An interim evaluation of the Gambling Commission’s credit card ban indicates the action is popular among consumers and has not resulted in harmful unintended consequences.
The credit card ban was introduced in April 2020 to add another layer of protection for consumers and add friction to the process of gambling with borrowed money. Evidence revealed some gamblers with high levels of debt were using credit cards to gamble.

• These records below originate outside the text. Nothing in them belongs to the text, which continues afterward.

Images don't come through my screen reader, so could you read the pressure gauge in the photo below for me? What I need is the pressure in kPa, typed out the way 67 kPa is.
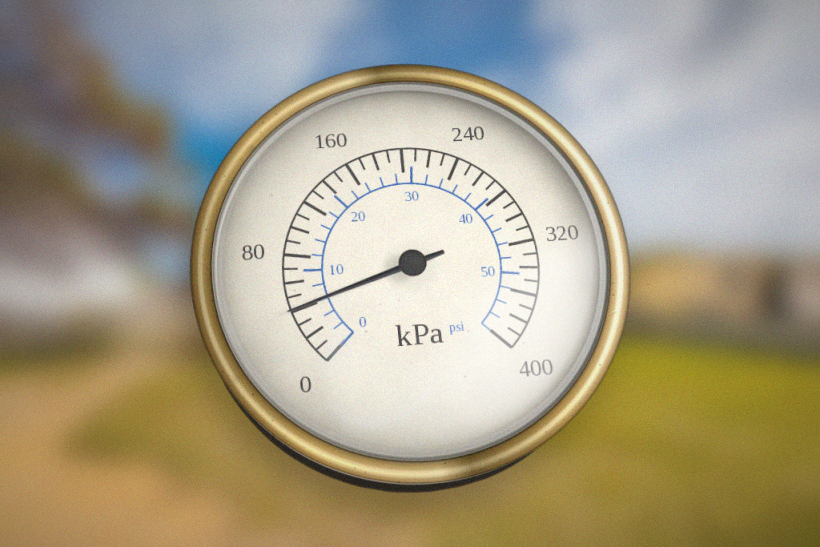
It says 40 kPa
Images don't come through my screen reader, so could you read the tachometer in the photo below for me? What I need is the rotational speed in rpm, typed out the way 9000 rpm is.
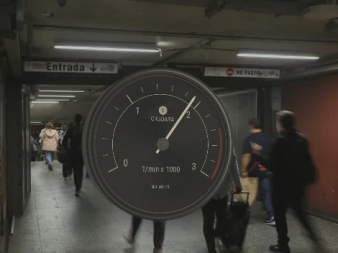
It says 1900 rpm
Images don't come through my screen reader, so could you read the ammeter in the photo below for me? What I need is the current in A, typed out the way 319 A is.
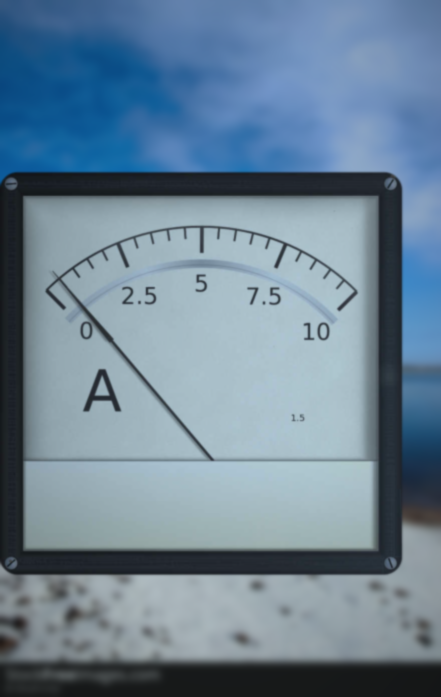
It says 0.5 A
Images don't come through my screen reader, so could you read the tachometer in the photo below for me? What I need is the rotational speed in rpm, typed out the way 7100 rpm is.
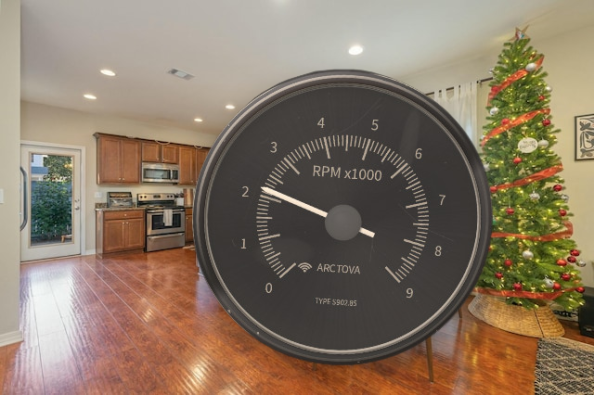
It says 2200 rpm
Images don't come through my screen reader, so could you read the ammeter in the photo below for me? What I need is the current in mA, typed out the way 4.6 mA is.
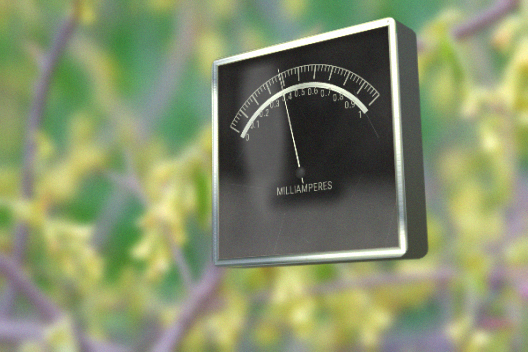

When monitoring gambling and financial behaviours, the report found:
- support for the ban among consumers has been largely positive, qualitative data from consumers supports the conclusion that the ban helps people to gamble within their means and retain control
- the proportion of consumers reporting gambling with other forms of borrowed money has remained stable
- there has been no increase in reports of illegal money lending related to gambling
- while consumers are aware of ways to legally bypass the ban, far more people who previously gambled with a credit card now gamble with available (not borrowed) funds than other types of borrowed money
- bank data showed no observed spike for credit card gamblers in money transfers in the three months after the ban
- there was no spike in ATM withdrawals from credit cards around the time of the ban.
The report shows a major high street bank has observed the volume and value of gambling transactions with credit cards to the gambling merchant code reduced to a very low level. Continually low-level expenditure to businesses with gambling merchant codes was expected and can be explained by activities outside the scope of the ban such as lotteries and competitions spending.
Additionally, major e-wallet and electronic money providers have blocked gambling transactions if funding originated from credit cards.
Key sources used to inform the report were the Commission’s Online Tracker survey, which collects data quarterly from a nationally representative sample of approximately 2,000 adults aged 18+ in Great Britain, and Consumer Voice research completed by 2CV, which involved an eight-day online programme with 30 respondents.
Next steps: future evaluation activity
Ongoing monitoring of behaviours is important to ensure there is not an increase in harmful forms of funding gambling activity.
NatCen Social Research have been commissioned to conduct a full evaluation of the ban on gambling with credit cards by Greo as part of their programme of work to strengthen evaluation of safer gambling initiatives. This is scheduled for completion in early 2023 and the Commission will use these findings, along with our continued monitoring, to inform future policy development.
Andrew Rhodes, Interim Chief Executive of the Gambling Commission said: “Protecting consumers is at the heart of everything we do, we introduced this policy as part of our multifaceted work to reduce gambling harm.
“The successful implementation of the ban across the industry and the impact on consumer behaviour and financial spend we have monitored so far is an encouraging sign that the ban has reduced consumer reliance on gambling with borrowed money. We look forward to NatCen’s report on the long-term impacts of the ban and how this can inform our future policies.”